→ **EXERCISE**: Each line of the data must be written out again verbatim; no image belongs in the copy.

→ **EXTRACTED MATERIAL**:

+ + + +

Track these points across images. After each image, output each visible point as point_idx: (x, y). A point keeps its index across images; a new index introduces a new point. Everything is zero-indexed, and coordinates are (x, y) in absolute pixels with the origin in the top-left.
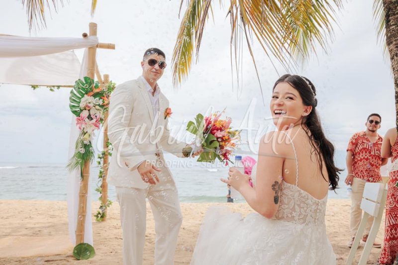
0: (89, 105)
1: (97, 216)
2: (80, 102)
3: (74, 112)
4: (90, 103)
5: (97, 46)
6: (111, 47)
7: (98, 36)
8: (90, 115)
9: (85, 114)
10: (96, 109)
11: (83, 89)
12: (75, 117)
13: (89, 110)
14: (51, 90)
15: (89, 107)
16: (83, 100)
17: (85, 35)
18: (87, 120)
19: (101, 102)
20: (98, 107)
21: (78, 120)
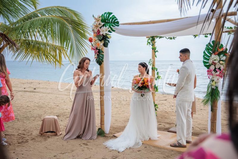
0: (215, 62)
2: (208, 60)
3: (206, 66)
4: (215, 60)
5: (222, 16)
8: (215, 68)
9: (212, 67)
10: (220, 64)
11: (211, 50)
13: (215, 65)
15: (215, 63)
16: (211, 57)
17: (212, 11)
18: (213, 72)
20: (221, 62)
21: (208, 71)
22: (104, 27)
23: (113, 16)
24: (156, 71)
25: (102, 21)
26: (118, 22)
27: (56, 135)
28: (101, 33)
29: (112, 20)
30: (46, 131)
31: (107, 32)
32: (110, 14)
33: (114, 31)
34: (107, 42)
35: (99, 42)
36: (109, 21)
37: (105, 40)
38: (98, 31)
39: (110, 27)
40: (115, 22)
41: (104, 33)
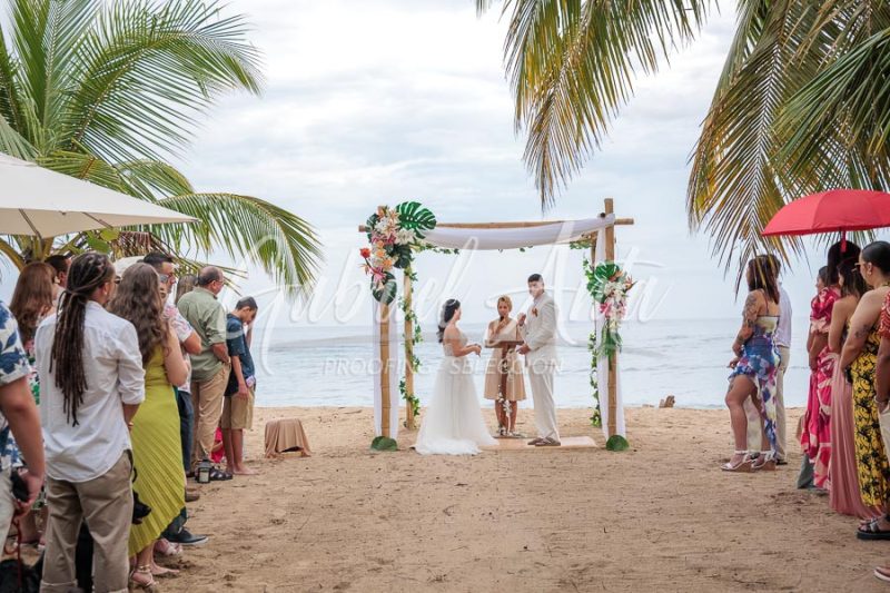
1: (594, 419)
4: (615, 289)
5: (615, 224)
6: (629, 222)
7: (615, 212)
8: (616, 303)
9: (610, 301)
11: (605, 274)
12: (598, 304)
13: (615, 298)
14: (522, 250)
17: (603, 215)
19: (624, 287)
22: (403, 229)
23: (425, 210)
24: (413, 323)
26: (434, 223)
27: (304, 455)
28: (397, 241)
29: (422, 218)
30: (288, 447)
31: (412, 240)
32: (417, 205)
33: (423, 238)
34: (405, 257)
35: (390, 258)
36: (415, 218)
37: (401, 254)
38: (391, 236)
39: (416, 231)
40: (428, 221)
41: (405, 242)
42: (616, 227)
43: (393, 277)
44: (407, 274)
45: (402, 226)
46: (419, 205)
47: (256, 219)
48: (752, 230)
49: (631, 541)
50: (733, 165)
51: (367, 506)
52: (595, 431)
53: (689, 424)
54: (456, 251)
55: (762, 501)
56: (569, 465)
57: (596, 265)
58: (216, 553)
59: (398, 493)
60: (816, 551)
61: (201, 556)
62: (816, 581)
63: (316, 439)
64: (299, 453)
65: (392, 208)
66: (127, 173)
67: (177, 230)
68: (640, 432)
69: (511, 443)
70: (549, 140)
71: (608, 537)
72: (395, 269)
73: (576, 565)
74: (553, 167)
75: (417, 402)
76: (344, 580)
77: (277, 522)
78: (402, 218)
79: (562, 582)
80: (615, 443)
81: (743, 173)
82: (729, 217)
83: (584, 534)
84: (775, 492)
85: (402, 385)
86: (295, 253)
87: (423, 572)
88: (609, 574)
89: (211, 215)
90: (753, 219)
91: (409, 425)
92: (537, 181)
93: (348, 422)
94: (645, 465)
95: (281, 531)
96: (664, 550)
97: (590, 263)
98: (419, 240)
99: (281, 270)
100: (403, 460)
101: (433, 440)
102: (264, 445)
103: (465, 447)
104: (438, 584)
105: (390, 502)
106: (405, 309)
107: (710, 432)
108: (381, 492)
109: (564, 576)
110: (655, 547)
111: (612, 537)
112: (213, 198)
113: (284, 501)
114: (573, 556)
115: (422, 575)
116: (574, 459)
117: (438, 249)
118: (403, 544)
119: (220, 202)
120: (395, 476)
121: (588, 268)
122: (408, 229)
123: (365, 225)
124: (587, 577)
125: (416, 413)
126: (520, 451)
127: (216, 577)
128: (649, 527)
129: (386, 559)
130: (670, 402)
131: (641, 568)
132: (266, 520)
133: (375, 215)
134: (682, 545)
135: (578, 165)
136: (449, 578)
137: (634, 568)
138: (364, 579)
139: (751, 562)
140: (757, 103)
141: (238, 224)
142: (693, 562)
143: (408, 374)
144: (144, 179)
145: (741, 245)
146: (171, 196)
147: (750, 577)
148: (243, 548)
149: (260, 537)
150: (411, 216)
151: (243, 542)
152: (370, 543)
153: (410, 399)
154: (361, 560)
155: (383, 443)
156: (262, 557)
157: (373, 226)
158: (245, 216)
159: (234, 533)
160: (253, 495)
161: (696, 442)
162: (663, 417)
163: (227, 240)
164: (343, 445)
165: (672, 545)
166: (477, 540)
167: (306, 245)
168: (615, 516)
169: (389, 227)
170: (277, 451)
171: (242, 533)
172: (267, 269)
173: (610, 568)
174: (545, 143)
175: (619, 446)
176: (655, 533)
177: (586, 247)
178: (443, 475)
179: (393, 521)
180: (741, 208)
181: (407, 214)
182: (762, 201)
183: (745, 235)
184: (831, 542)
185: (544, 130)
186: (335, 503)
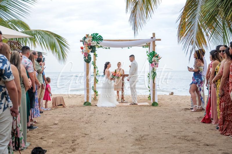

+ + + +

→ **WRITTEN REPLY**:
Track these points across images. After each image, output each visible point as point_idx: (x, y). A point keeps its index across images; a new index introduces a new point. Everything is zero-indexed, and coordinates are (x, y) in absolute pixels with the origin in the top-left.
0: (89, 105)
1: (97, 216)
2: (80, 102)
3: (74, 112)
4: (90, 103)
5: (97, 46)
6: (111, 47)
7: (98, 36)
8: (90, 115)
9: (85, 114)
10: (96, 109)
11: (83, 89)
12: (75, 117)
13: (89, 110)
14: (51, 90)
15: (89, 107)
16: (83, 100)
17: (85, 35)
18: (87, 120)
19: (101, 102)
20: (98, 107)
21: (78, 120)
0: (215, 62)
2: (208, 60)
3: (206, 66)
4: (215, 60)
5: (222, 16)
8: (215, 68)
9: (212, 67)
10: (220, 64)
11: (211, 50)
13: (215, 65)
15: (215, 63)
16: (211, 57)
17: (212, 11)
18: (213, 72)
20: (221, 62)
21: (208, 71)
22: (104, 27)
23: (113, 16)
24: (156, 71)
25: (102, 21)
26: (118, 22)
27: (56, 135)
28: (101, 33)
29: (112, 20)
30: (46, 131)
31: (107, 32)
32: (110, 14)
33: (114, 31)
34: (107, 42)
35: (99, 42)
36: (109, 21)
37: (105, 40)
38: (98, 31)
39: (110, 27)
40: (115, 22)
41: (104, 33)
1: (594, 419)
4: (615, 289)
5: (615, 224)
6: (629, 222)
7: (615, 212)
8: (616, 303)
9: (610, 301)
11: (605, 274)
12: (598, 304)
13: (615, 298)
14: (522, 250)
17: (603, 215)
19: (624, 287)
22: (403, 229)
23: (425, 210)
24: (413, 323)
26: (434, 223)
27: (304, 455)
28: (397, 241)
29: (422, 218)
30: (288, 447)
31: (412, 240)
32: (417, 205)
33: (423, 238)
34: (405, 257)
35: (390, 258)
36: (415, 218)
37: (401, 254)
38: (391, 236)
39: (416, 231)
40: (428, 221)
41: (405, 242)
42: (616, 227)
43: (393, 277)
44: (407, 274)
45: (402, 226)
46: (419, 205)
47: (256, 219)
48: (752, 230)
49: (631, 541)
50: (733, 165)
51: (367, 506)
52: (595, 431)
53: (689, 424)
54: (456, 251)
55: (762, 501)
56: (569, 465)
57: (596, 265)
58: (216, 553)
59: (398, 493)
60: (816, 551)
61: (201, 556)
62: (816, 581)
63: (316, 439)
64: (299, 453)
65: (392, 208)
66: (127, 173)
67: (177, 230)
68: (640, 432)
69: (511, 443)
70: (549, 140)
71: (608, 537)
72: (395, 269)
73: (576, 565)
74: (553, 167)
75: (417, 402)
76: (344, 580)
77: (277, 522)
78: (402, 218)
79: (562, 582)
80: (615, 443)
81: (743, 173)
82: (729, 217)
83: (584, 534)
84: (775, 492)
85: (402, 385)
86: (295, 253)
87: (423, 572)
88: (609, 574)
89: (211, 215)
90: (753, 219)
91: (409, 425)
92: (537, 181)
93: (348, 422)
94: (645, 465)
95: (281, 531)
96: (664, 550)
97: (590, 263)
98: (419, 240)
99: (281, 270)
100: (403, 460)
101: (433, 440)
102: (264, 445)
103: (465, 447)
104: (438, 584)
105: (390, 502)
106: (405, 309)
107: (710, 432)
108: (381, 492)
109: (564, 576)
110: (655, 547)
111: (612, 537)
112: (213, 198)
113: (284, 501)
114: (573, 556)
115: (422, 575)
116: (574, 459)
117: (438, 249)
118: (403, 544)
119: (220, 202)
120: (395, 476)
121: (588, 268)
122: (408, 229)
123: (365, 225)
124: (587, 577)
125: (416, 413)
126: (520, 451)
127: (216, 577)
128: (649, 527)
129: (386, 559)
130: (670, 402)
131: (641, 568)
132: (266, 520)
133: (375, 215)
134: (682, 545)
135: (578, 165)
136: (449, 578)
137: (634, 568)
138: (364, 579)
139: (751, 562)
140: (757, 103)
141: (238, 224)
142: (693, 562)
143: (408, 374)
144: (144, 179)
145: (741, 245)
146: (171, 196)
147: (750, 577)
148: (243, 548)
149: (260, 537)
150: (411, 216)
151: (243, 542)
152: (370, 543)
153: (410, 399)
154: (361, 560)
155: (383, 443)
156: (262, 557)
157: (373, 226)
158: (245, 216)
159: (234, 533)
160: (253, 495)
161: (696, 442)
162: (663, 417)
163: (227, 240)
164: (343, 445)
165: (672, 545)
166: (477, 540)
167: (306, 245)
168: (615, 516)
169: (389, 227)
170: (277, 451)
171: (242, 533)
172: (267, 269)
173: (610, 568)
174: (545, 143)
175: (619, 446)
176: (655, 533)
177: (586, 247)
178: (443, 475)
179: (393, 521)
180: (741, 208)
181: (407, 214)
182: (762, 201)
183: (745, 235)
184: (831, 542)
185: (544, 130)
186: (335, 503)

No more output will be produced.